● WHAT THE TASK ASKS:
Set the entries down once more, exactly as they are worded.

● SOURCE MATERIAL:
[Start of section]

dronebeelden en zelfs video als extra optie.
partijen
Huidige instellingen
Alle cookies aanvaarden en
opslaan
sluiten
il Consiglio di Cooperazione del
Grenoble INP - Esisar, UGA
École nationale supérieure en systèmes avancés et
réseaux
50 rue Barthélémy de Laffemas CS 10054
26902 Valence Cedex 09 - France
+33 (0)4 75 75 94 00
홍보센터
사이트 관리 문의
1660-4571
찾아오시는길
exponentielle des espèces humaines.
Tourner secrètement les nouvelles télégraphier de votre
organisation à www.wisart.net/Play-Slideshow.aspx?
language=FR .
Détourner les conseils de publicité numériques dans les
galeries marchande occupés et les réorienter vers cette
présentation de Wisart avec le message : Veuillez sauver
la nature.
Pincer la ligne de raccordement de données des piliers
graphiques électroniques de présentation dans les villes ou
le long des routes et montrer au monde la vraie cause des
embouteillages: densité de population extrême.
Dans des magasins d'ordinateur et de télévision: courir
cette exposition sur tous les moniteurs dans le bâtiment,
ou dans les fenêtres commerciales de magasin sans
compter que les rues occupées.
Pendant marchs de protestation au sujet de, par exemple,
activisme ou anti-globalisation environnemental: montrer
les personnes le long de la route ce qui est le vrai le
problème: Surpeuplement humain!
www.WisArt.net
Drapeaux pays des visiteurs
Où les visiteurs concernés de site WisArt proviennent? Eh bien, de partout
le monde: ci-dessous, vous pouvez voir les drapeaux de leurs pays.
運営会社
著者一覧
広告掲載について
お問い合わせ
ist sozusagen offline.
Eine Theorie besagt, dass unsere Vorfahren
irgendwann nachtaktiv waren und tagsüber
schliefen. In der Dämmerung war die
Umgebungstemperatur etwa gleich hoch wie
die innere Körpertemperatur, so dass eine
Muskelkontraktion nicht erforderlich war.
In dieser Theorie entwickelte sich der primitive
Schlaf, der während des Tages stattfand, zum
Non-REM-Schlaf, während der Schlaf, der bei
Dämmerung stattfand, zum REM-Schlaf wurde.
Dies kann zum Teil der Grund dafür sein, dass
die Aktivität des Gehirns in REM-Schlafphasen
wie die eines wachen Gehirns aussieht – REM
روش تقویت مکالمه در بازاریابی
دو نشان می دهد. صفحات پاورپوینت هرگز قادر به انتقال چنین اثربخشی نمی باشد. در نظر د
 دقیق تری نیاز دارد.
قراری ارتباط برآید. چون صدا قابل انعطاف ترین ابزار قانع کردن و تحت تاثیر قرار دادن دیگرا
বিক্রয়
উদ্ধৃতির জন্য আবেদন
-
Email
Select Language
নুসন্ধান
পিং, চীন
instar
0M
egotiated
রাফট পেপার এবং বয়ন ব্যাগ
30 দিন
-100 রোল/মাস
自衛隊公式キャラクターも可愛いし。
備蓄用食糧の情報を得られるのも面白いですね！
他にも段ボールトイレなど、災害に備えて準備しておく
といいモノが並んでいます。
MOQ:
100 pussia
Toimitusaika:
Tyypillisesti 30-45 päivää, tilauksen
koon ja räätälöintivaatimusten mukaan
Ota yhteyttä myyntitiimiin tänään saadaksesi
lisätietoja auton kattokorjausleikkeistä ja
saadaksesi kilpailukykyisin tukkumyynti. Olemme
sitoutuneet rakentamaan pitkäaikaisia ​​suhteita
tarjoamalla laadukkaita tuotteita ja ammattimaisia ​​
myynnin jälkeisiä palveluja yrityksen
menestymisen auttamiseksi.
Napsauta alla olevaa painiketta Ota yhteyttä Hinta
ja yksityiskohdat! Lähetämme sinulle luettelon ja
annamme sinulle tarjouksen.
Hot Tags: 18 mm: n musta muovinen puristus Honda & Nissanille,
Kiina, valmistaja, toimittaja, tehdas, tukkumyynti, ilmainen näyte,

[End of section]

● TASK OUTPUT:
dronebeelden en zelfs video als extra optie.
partijen
Huidige instellingen
Alle cookies aanvaarden en
opslaan
sluiten
il Consiglio di Cooperazione del
Grenoble INP - Esisar, UGA
École nationale supérieure en systèmes avancés et
réseaux
50 rue Barthélémy de Laffemas CS 10054
26902 Valence Cedex 09 - France
+33 (0)4 75 75 94 00
홍보센터
사이트 관리 문의
1660-4571
찾아오시는길
exponentielle des espèces humaines.
Tourner secrètement les nouvelles télégraphier de votre
organisation à www.wisart.net/Play-Slideshow.aspx?
language=FR .
Détourner les conseils de publicité numériques dans les
galeries marchande occupés et les réorienter vers cette
présentation de Wisart avec le message : Veuillez sauver
la nature.
Pincer la ligne de raccordement de données des piliers
graphiques électroniques de présentation dans les villes ou
le long des routes et montrer au monde la vraie cause des
embouteillages: densité de population extrême.
Dans des magasins d'ordinateur et de télévision: courir
cette exposition sur tous les moniteurs dans le bâtiment,
ou dans les fenêtres commerciales de magasin sans
compter que les rues occupées.
Pendant marchs de protestation au sujet de, par exemple,
activisme ou anti-globalisation environnemental: montrer
les personnes le long de la route ce qui est le vrai le
problème: Surpeuplement humain!
www.WisArt.net
Drapeaux pays des visiteurs
Où les visiteurs concernés de site WisArt proviennent? Eh bien, de partout
le monde: ci-dessous, vous pouvez voir les drapeaux de leurs pays.
運営会社
著者一覧
広告掲載について
お問い合わせ
ist sozusagen offline.
Eine Theorie besagt, dass unsere Vorfahren
irgendwann nachtaktiv waren und tagsüber
schliefen. In der Dämmerung war die
Umgebungstemperatur etwa gleich hoch wie
die innere Körpertemperatur, so dass eine
Muskelkontraktion nicht erforderlich war.
In dieser Theorie entwickelte sich der primitive
Schlaf, der während des Tages stattfand, zum
Non-REM-Schlaf, während der Schlaf, der bei
Dämmerung stattfand, zum REM-Schlaf wurde.
Dies kann zum Teil der Grund dafür sein, dass
die Aktivität des Gehirns in REM-Schlafphasen
wie die eines wachen Gehirns aussieht – REM
روش تقویت مکالمه در بازاریابی
دو نشان می دهد. صفحات پاورپوینت هرگز قادر به انتقال چنین اثربخشی نمی باشد. در نظر د
 دقیق تری نیاز دارد.
قراری ارتباط برآید. چون صدا قابل انعطاف ترین ابزار قانع کردن و تحت تاثیر قرار دادن دیگرا
বিক্রয়
উদ্ধৃতির জন্য আবেদন
-
Email
Select Language
নুসন্ধান
পিং, চীন
instar
0M
egotiated
রাফট পেপার এবং বয়ন ব্যাগ
30 দিন
-100 রোল/মাস
自衛隊公式キャラクターも可愛いし。
備蓄用食糧の情報を得られるのも面白いですね！
他にも段ボールトイレなど、災害に備えて準備しておく
といいモノが並んでいます。
MOQ:
100 pussia
Toimitusaika:
Tyypillisesti 30-45 päivää, tilauksen
koon ja räätälöintivaatimusten mukaan
Ota yhteyttä myyntitiimiin tänään saadaksesi
lisätietoja auton kattokorjausleikkeistä ja
saadaksesi kilpailukykyisin tukkumyynti. Olemme
sitoutuneet rakentamaan pitkäaikaisia ​​suhteita
tarjoamalla laadukkaita tuotteita ja ammattimaisia ​​
myynnin jälkeisiä palveluja yrityksen
menestymisen auttamiseksi.
Napsauta alla olevaa painiketta Ota yhteyttä Hinta
ja yksityiskohdat! Lähetämme sinulle luettelon ja
annamme sinulle tarjouksen.
Hot Tags: 18 mm: n musta muovinen puristus Honda & Nissanille,
Kiina, valmistaja, toimittaja, tehdas, tukkumyynti, ilmainen näyte,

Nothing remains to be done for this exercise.